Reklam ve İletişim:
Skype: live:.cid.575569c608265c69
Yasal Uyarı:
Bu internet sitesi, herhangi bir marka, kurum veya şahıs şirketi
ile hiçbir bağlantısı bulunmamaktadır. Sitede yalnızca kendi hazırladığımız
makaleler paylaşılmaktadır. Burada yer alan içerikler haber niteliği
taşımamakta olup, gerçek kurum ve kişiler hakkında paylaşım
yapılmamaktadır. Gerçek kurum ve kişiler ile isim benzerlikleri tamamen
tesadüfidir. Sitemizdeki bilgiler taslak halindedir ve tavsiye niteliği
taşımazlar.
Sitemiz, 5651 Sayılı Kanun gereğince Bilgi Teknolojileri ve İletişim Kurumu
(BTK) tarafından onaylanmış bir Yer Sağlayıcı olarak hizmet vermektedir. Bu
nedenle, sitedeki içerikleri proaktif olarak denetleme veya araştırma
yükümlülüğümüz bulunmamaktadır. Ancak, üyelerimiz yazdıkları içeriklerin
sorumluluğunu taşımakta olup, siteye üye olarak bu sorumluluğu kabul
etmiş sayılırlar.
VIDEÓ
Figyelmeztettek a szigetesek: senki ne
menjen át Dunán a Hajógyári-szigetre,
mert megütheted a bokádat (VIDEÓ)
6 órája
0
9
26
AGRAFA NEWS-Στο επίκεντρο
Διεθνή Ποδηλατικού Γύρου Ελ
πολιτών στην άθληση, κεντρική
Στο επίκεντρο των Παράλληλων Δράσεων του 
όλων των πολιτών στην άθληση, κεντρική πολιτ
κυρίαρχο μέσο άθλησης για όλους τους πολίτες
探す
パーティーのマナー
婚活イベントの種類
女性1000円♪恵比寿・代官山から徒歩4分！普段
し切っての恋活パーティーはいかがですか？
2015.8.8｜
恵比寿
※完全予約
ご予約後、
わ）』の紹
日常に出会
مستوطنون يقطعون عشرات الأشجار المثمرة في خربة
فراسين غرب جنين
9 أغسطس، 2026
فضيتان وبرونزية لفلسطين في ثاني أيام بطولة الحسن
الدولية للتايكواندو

What is being asked: Copy every line that contains "πολιτών" from the listing above.

Exercise solution:
πολιτών στην άθληση, κεντρική
όλων των πολιτών στην άθληση, κεντρική πολιτ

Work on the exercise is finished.